符冰命人取了鳳仙花汁來, 淩錦韶對這些用在自己身上的東西一直都有些疑慮。但也不好質疑,只能裝作不知。

她從來不染什麽指甲,一雙手道還算是嬌嫩。符冰翻過她的手, 忽然瞧見她的掌心虎口, 竟然隱約有些繭子。

似是時間久遠了,幾乎不可見了。但她還是敏銳地瞧了出來。

淩錦韶也註意到,符冰的指節處繭子極厚。尋常撫琴的繭子是在指尖, 而練劍的繭子多半在掌心和虎口。她這雙手倒是有些奇怪。

很快鳳仙花汁塗好, 淩錦韶看著自己這雙手,十指纖纖, 倒是真的挺好看。

符冰將她拉到鏡子前, 淩錦韶看著鏡子裏的自己。這一身的衣服全然與她從前穿著的不同,層疊繁覆。從每一根發絲到指尖都精細地打理過。

她有些晃神, 符冰也欣賞著鏡子裏這曼妙的身姿,當真是一座金山擺在了眼前......

第二天下午,蕊兒總算是回來了。符冰瞧見她懷裏抱著的荔枝,將珍珠拉到了一旁詢問究竟。

珍珠壓低了聲音道:“她真是去摘荔枝的, 我都不知道郊外的林子裏居然還有荔枝。以往時令的時候荔枝都貴的要命,林子裏居然有......我也想嘗嘗......”

“你呀,別貪吃。

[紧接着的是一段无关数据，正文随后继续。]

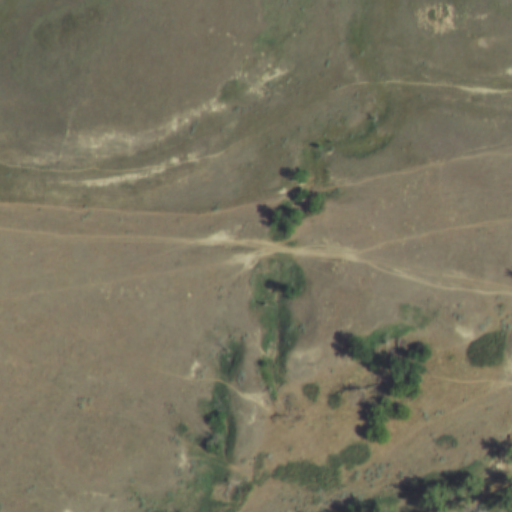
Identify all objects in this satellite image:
road: (255, 245)
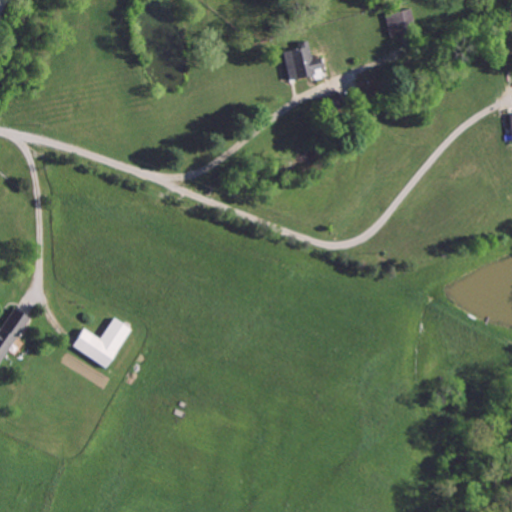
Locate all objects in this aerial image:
road: (1, 3)
building: (400, 23)
building: (401, 23)
building: (301, 61)
building: (301, 62)
road: (286, 106)
building: (511, 118)
building: (510, 121)
road: (41, 221)
road: (278, 226)
building: (11, 330)
building: (10, 332)
building: (103, 342)
building: (102, 343)
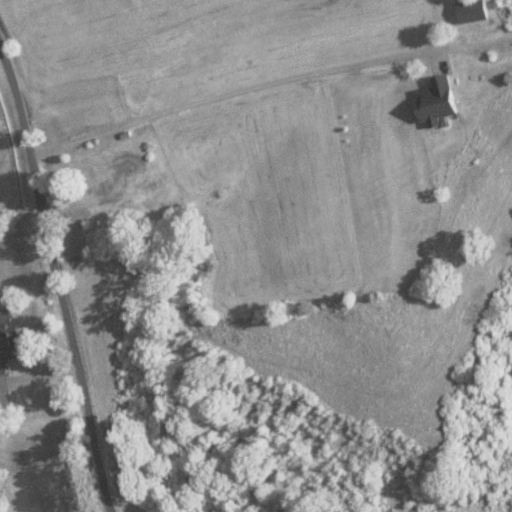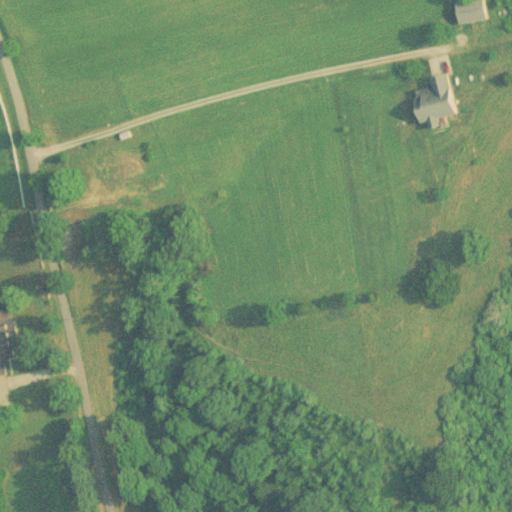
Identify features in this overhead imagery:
road: (227, 92)
building: (435, 101)
building: (46, 128)
building: (105, 172)
road: (55, 279)
building: (6, 338)
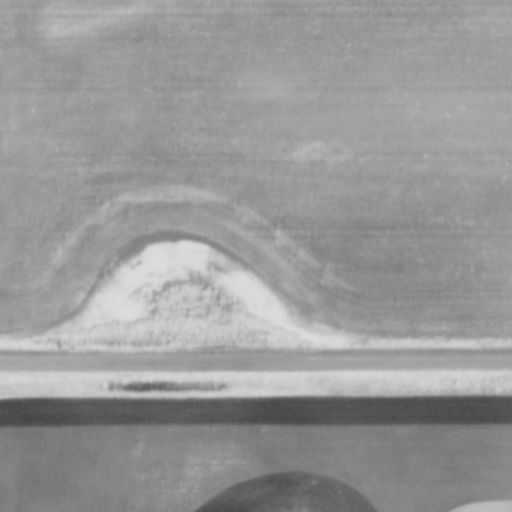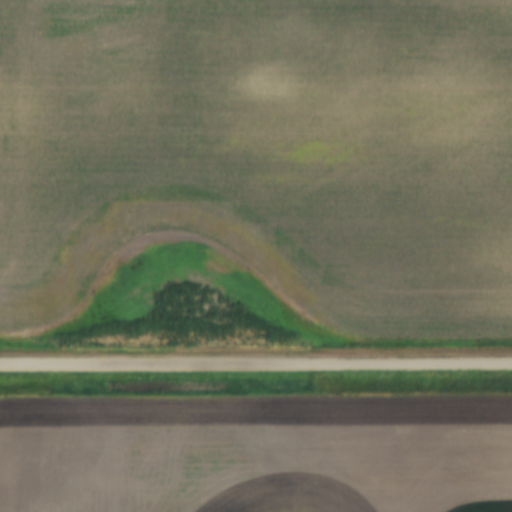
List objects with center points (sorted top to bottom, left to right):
road: (256, 365)
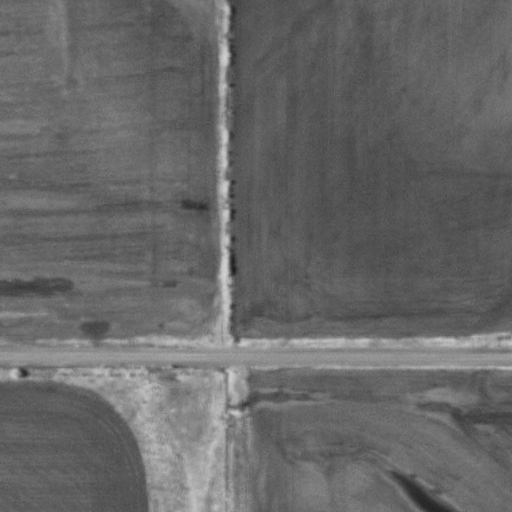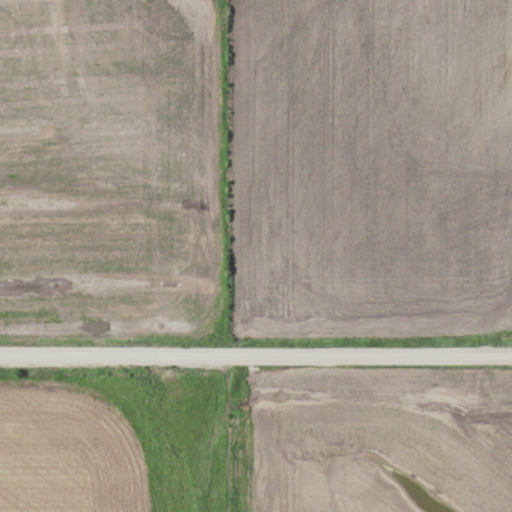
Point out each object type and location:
road: (255, 357)
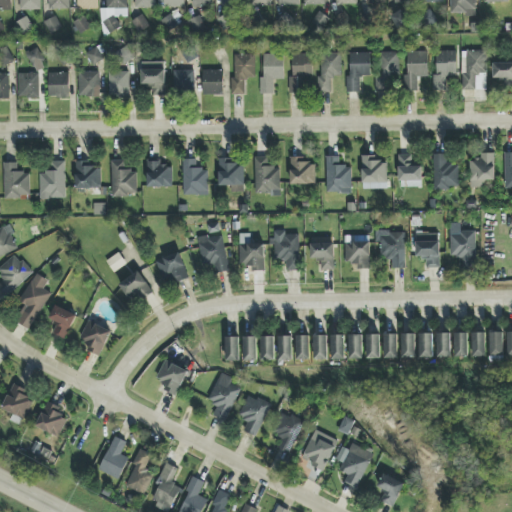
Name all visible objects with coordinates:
building: (403, 1)
building: (404, 1)
building: (432, 1)
building: (432, 1)
building: (496, 1)
building: (497, 1)
building: (173, 2)
building: (173, 2)
building: (260, 2)
building: (260, 2)
building: (288, 2)
building: (289, 2)
building: (313, 2)
building: (314, 2)
building: (346, 2)
building: (346, 2)
building: (375, 2)
building: (375, 2)
building: (145, 3)
building: (145, 3)
building: (202, 3)
building: (202, 3)
building: (230, 3)
building: (230, 3)
building: (5, 4)
building: (6, 4)
building: (58, 4)
building: (59, 4)
building: (87, 4)
building: (87, 4)
building: (30, 5)
building: (30, 5)
building: (462, 7)
building: (462, 7)
building: (113, 13)
building: (114, 13)
building: (320, 20)
building: (320, 20)
building: (424, 20)
building: (424, 20)
building: (225, 22)
building: (226, 22)
building: (140, 23)
building: (140, 23)
building: (169, 23)
building: (169, 23)
building: (53, 24)
building: (81, 24)
building: (196, 24)
building: (24, 25)
building: (24, 25)
building: (53, 25)
building: (82, 25)
building: (196, 25)
building: (1, 27)
building: (1, 27)
building: (96, 55)
building: (96, 56)
building: (5, 57)
building: (6, 58)
building: (36, 60)
building: (36, 60)
building: (444, 68)
building: (357, 69)
building: (444, 69)
building: (328, 70)
building: (329, 70)
building: (358, 70)
building: (415, 70)
building: (415, 70)
building: (474, 70)
building: (474, 70)
building: (271, 71)
building: (272, 71)
building: (387, 71)
building: (388, 71)
building: (242, 72)
building: (243, 72)
building: (502, 72)
building: (502, 72)
building: (301, 73)
building: (301, 73)
building: (154, 76)
building: (155, 76)
building: (183, 81)
building: (184, 81)
building: (213, 82)
building: (213, 82)
building: (118, 83)
building: (119, 83)
building: (89, 84)
building: (89, 84)
building: (4, 85)
building: (28, 85)
building: (59, 85)
building: (59, 85)
building: (4, 86)
building: (29, 86)
road: (256, 126)
building: (482, 170)
building: (482, 170)
building: (508, 170)
building: (508, 170)
building: (230, 172)
building: (301, 172)
building: (302, 172)
building: (409, 172)
building: (409, 172)
building: (230, 173)
building: (374, 173)
building: (445, 173)
building: (445, 173)
building: (374, 174)
building: (88, 175)
building: (88, 175)
building: (159, 175)
building: (159, 175)
building: (337, 176)
building: (338, 176)
building: (266, 177)
building: (266, 177)
building: (194, 178)
building: (123, 179)
building: (123, 179)
building: (195, 179)
building: (53, 181)
building: (15, 182)
building: (16, 182)
building: (54, 182)
building: (6, 240)
building: (7, 241)
building: (392, 247)
building: (393, 247)
building: (464, 247)
building: (464, 247)
building: (428, 248)
building: (429, 248)
building: (287, 249)
building: (287, 250)
building: (322, 251)
building: (357, 251)
building: (358, 251)
building: (214, 252)
building: (214, 252)
building: (323, 252)
building: (251, 253)
building: (251, 253)
building: (116, 262)
building: (116, 262)
building: (172, 268)
building: (172, 269)
building: (13, 274)
building: (13, 275)
building: (135, 285)
building: (136, 286)
building: (33, 300)
building: (33, 301)
road: (277, 303)
building: (62, 321)
building: (63, 321)
building: (95, 337)
building: (95, 337)
building: (509, 343)
building: (510, 343)
building: (478, 344)
building: (479, 344)
building: (496, 344)
building: (496, 344)
building: (425, 345)
building: (443, 345)
building: (443, 345)
building: (461, 345)
building: (461, 345)
building: (355, 346)
building: (373, 346)
building: (373, 346)
building: (390, 346)
building: (391, 346)
building: (408, 346)
building: (409, 346)
building: (426, 346)
building: (285, 347)
building: (302, 347)
building: (320, 347)
building: (320, 347)
building: (338, 347)
building: (338, 347)
building: (355, 347)
building: (250, 348)
building: (250, 348)
building: (267, 348)
building: (285, 348)
building: (303, 348)
building: (232, 349)
building: (232, 349)
building: (268, 349)
building: (171, 377)
building: (172, 377)
building: (225, 396)
building: (225, 396)
building: (17, 402)
building: (17, 402)
building: (254, 414)
building: (254, 414)
building: (51, 419)
building: (52, 420)
building: (346, 425)
building: (346, 425)
road: (167, 426)
building: (288, 431)
building: (288, 431)
building: (318, 451)
building: (319, 451)
building: (114, 459)
building: (115, 459)
building: (355, 463)
building: (355, 464)
building: (140, 473)
building: (141, 474)
building: (390, 488)
building: (165, 489)
building: (166, 489)
building: (390, 489)
road: (30, 495)
building: (194, 496)
building: (194, 497)
building: (220, 501)
building: (220, 502)
building: (249, 508)
building: (249, 508)
building: (281, 509)
building: (281, 509)
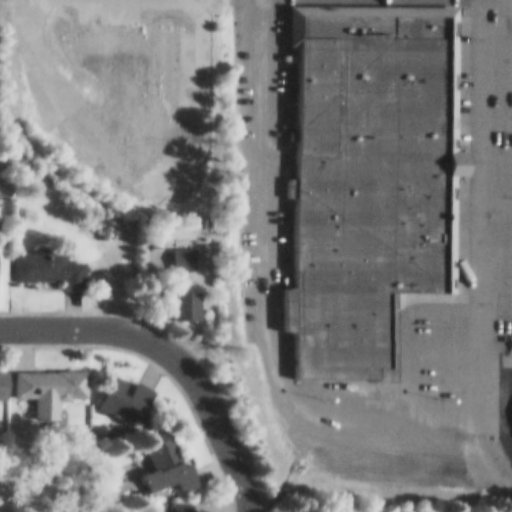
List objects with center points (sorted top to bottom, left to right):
building: (143, 43)
building: (91, 125)
building: (93, 126)
building: (143, 143)
building: (362, 173)
building: (7, 177)
road: (474, 235)
building: (178, 249)
building: (0, 253)
building: (50, 256)
building: (256, 277)
road: (493, 279)
building: (178, 295)
road: (270, 334)
road: (168, 349)
building: (5, 374)
building: (52, 378)
building: (128, 387)
building: (169, 451)
park: (45, 473)
building: (183, 502)
building: (307, 507)
road: (249, 508)
building: (450, 511)
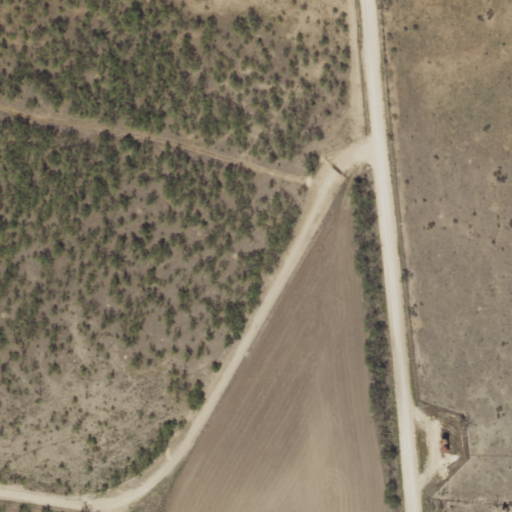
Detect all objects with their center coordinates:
road: (381, 256)
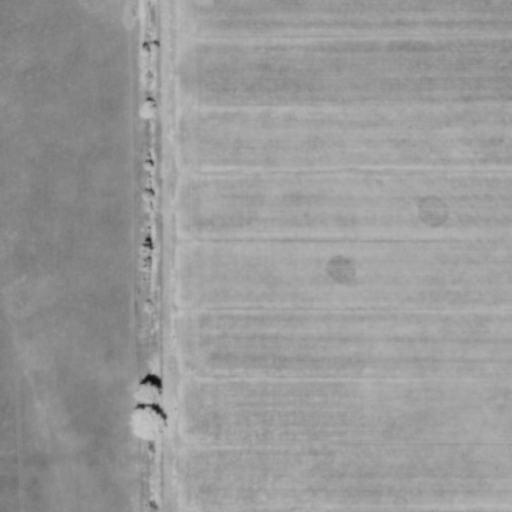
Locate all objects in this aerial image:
road: (163, 256)
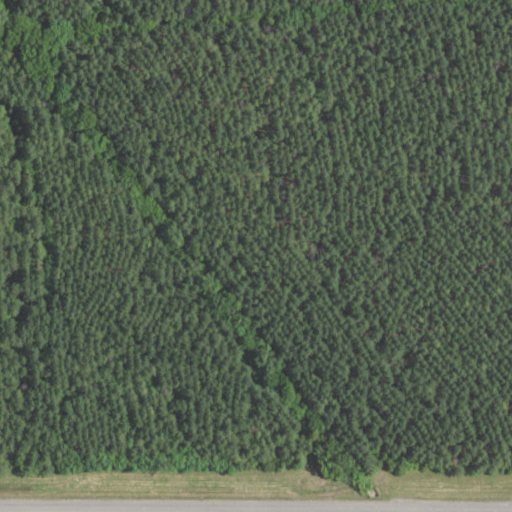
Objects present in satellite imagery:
road: (256, 506)
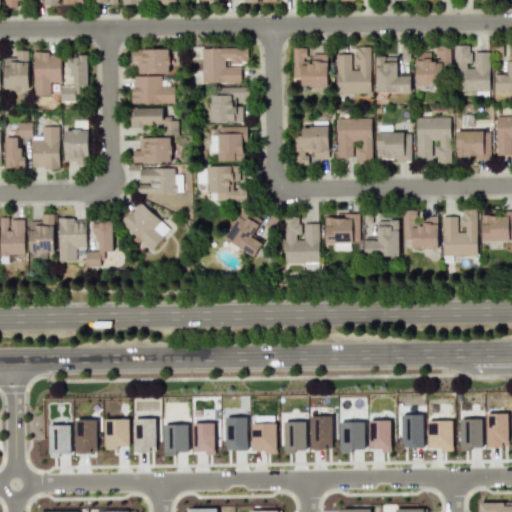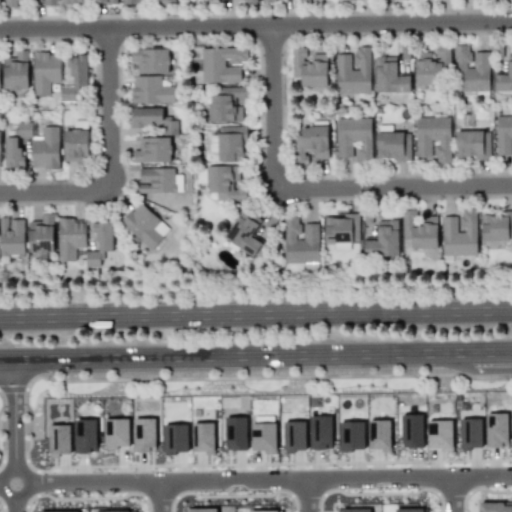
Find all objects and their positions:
building: (165, 0)
building: (165, 0)
building: (208, 0)
building: (267, 0)
building: (306, 0)
building: (307, 0)
building: (346, 0)
building: (43, 1)
building: (71, 1)
building: (71, 1)
building: (103, 1)
building: (104, 1)
building: (134, 1)
building: (134, 1)
building: (249, 1)
building: (249, 1)
building: (268, 1)
building: (15, 2)
building: (15, 2)
building: (44, 2)
road: (256, 27)
building: (150, 60)
building: (151, 60)
building: (221, 64)
building: (222, 64)
building: (431, 65)
building: (308, 66)
building: (432, 66)
building: (309, 67)
building: (470, 69)
building: (470, 69)
building: (16, 71)
building: (16, 71)
building: (44, 71)
building: (45, 71)
building: (352, 71)
building: (353, 72)
building: (389, 76)
building: (389, 76)
building: (504, 76)
building: (75, 77)
building: (504, 77)
building: (75, 78)
building: (150, 90)
building: (150, 90)
building: (226, 104)
building: (226, 105)
road: (275, 109)
building: (149, 115)
building: (150, 116)
building: (503, 134)
building: (503, 135)
building: (353, 138)
building: (432, 138)
building: (433, 138)
building: (354, 139)
building: (74, 141)
building: (75, 142)
building: (230, 143)
building: (230, 143)
building: (311, 143)
building: (473, 143)
building: (473, 143)
building: (312, 144)
building: (15, 145)
building: (392, 145)
building: (16, 146)
building: (392, 146)
building: (45, 148)
building: (46, 148)
building: (152, 149)
building: (152, 150)
road: (112, 167)
building: (158, 180)
building: (158, 180)
building: (223, 182)
building: (224, 182)
road: (394, 189)
building: (144, 225)
building: (144, 225)
building: (497, 226)
building: (497, 226)
building: (341, 230)
building: (419, 230)
building: (419, 230)
building: (342, 231)
building: (243, 233)
building: (244, 233)
building: (459, 233)
building: (459, 233)
building: (41, 234)
building: (41, 234)
building: (103, 235)
building: (11, 236)
building: (11, 236)
building: (103, 236)
building: (70, 237)
building: (70, 238)
building: (301, 239)
building: (301, 239)
building: (382, 239)
building: (383, 240)
building: (91, 258)
building: (92, 258)
road: (256, 315)
road: (256, 355)
road: (490, 382)
road: (13, 390)
road: (13, 416)
building: (498, 427)
road: (1, 428)
building: (410, 429)
building: (413, 429)
building: (496, 429)
building: (471, 431)
building: (234, 432)
building: (234, 432)
building: (319, 432)
building: (320, 432)
building: (441, 432)
building: (116, 433)
building: (116, 433)
building: (470, 433)
building: (143, 434)
building: (378, 434)
building: (379, 434)
building: (439, 434)
building: (85, 435)
building: (144, 435)
building: (293, 435)
building: (350, 435)
building: (85, 436)
building: (293, 436)
building: (351, 436)
building: (202, 437)
building: (203, 437)
building: (262, 437)
building: (263, 437)
building: (174, 438)
building: (175, 438)
building: (58, 439)
building: (59, 440)
road: (269, 480)
road: (1, 484)
road: (28, 485)
road: (454, 495)
road: (308, 496)
road: (164, 497)
road: (16, 504)
building: (494, 506)
building: (495, 507)
building: (202, 509)
building: (202, 509)
building: (412, 509)
building: (263, 510)
building: (352, 510)
building: (352, 510)
building: (409, 510)
building: (57, 511)
building: (58, 511)
building: (119, 511)
building: (119, 511)
building: (263, 511)
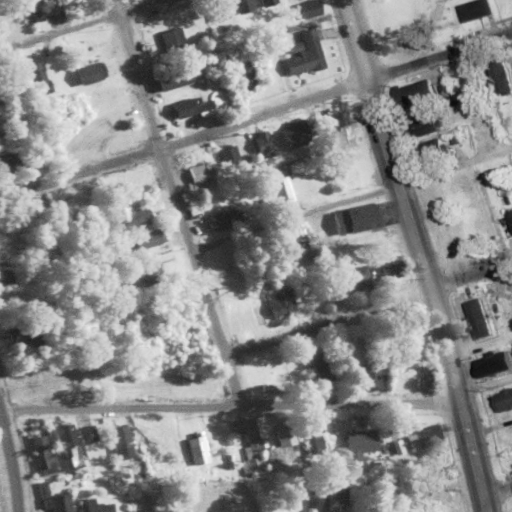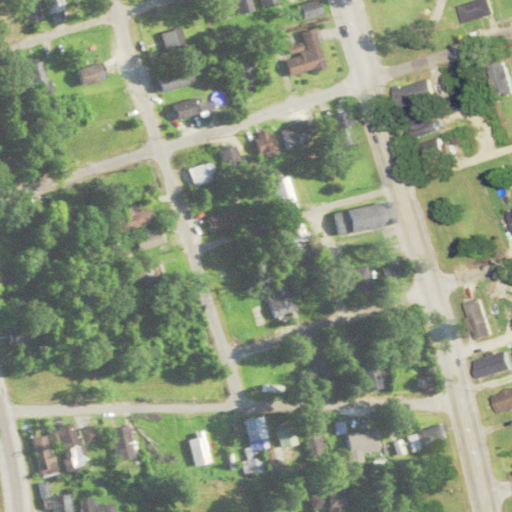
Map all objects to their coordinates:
road: (76, 23)
road: (256, 110)
road: (350, 196)
road: (171, 199)
road: (421, 254)
road: (365, 305)
road: (230, 399)
road: (11, 463)
road: (498, 485)
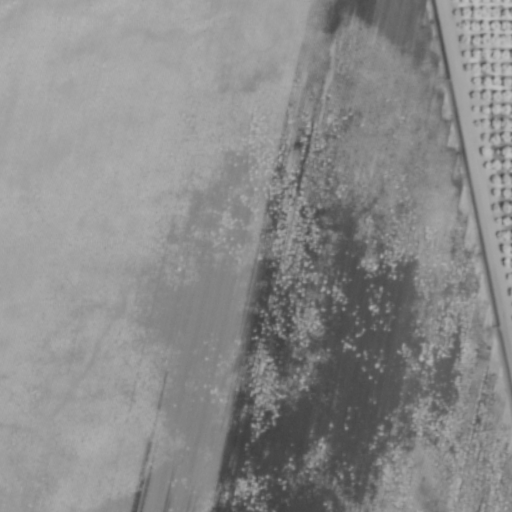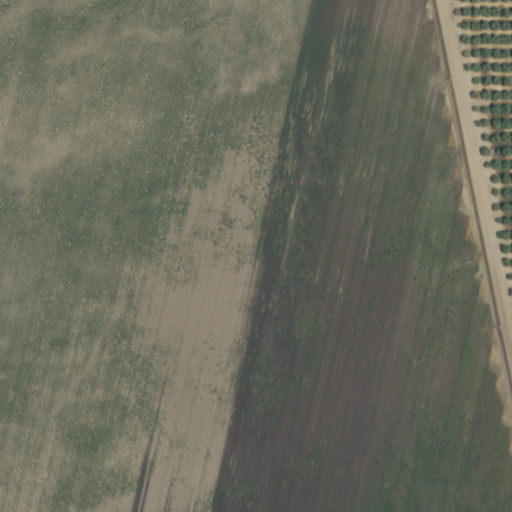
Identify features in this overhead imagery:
crop: (256, 256)
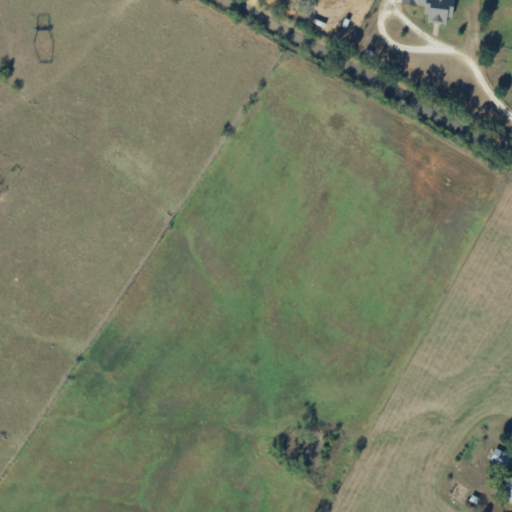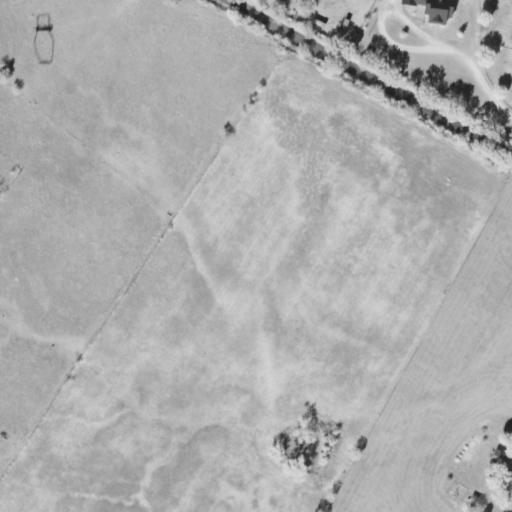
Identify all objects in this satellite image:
building: (434, 9)
road: (473, 74)
road: (361, 82)
building: (500, 457)
building: (509, 488)
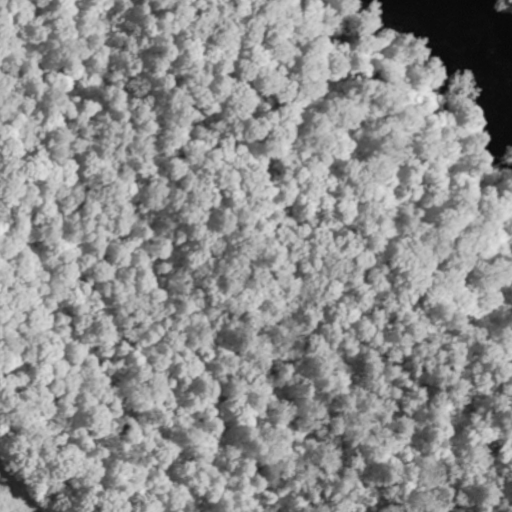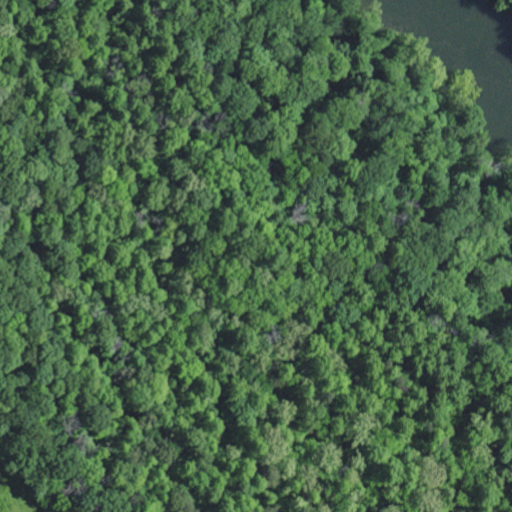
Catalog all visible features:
river: (463, 52)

”

蕊兒將荔枝洗凈, 淩錦韶正要去拿,便聽蕊兒道:“姑娘, 這荔枝還有許多,要不要給大家夥兒都分一些?”

淩錦韶哼哼了一聲:“都是我的!”

珍珠聞言有些失落,蕊兒瞧了她一眼,將一小盤端給了她。又把珍珠拉到了一旁:“珍珠姐姐,這荔枝多的是, 她也不知道咱們摘回來多少。我看還是分給大家嘗嘗鮮吧?”

珍珠瞧著淩錦韶歡天喜地撥開荔枝的模樣,咽了口口水:“好啊。”

於是當晚,符冰的桌上也多了一盤荔枝。

淩錦韶靜待良久,便見珍珠晃晃悠悠走進來,神色恍惚。她走上前,一個手刀劈暈了她。蕊兒趕緊上前將人拖進了屋子,換上了珍珠的衣服。

外面漸漸傳來了吵嚷聲,鬧得厲害。

淩錦韶知道,是野荔枝的毒性發作了。她前世生活在東宮裏,也見證過一些互相戕害之事。蕭念的寵妃王婉寧就曾經讓一個良娣長期使用野荔枝產生幻覺,後來發了瘋。

不過只這一次吃,毒性不會持續太久,她必須趕快行動。

兩人來到院子裏,這裏已經是亂糟糟的了。

她們摸黑來到了柴房,淩錦韶走到竈臺便摸索著,終於在角落裏摸到了一個機關。她回想著符冰的動作,用力扳動,那通道果然打開了。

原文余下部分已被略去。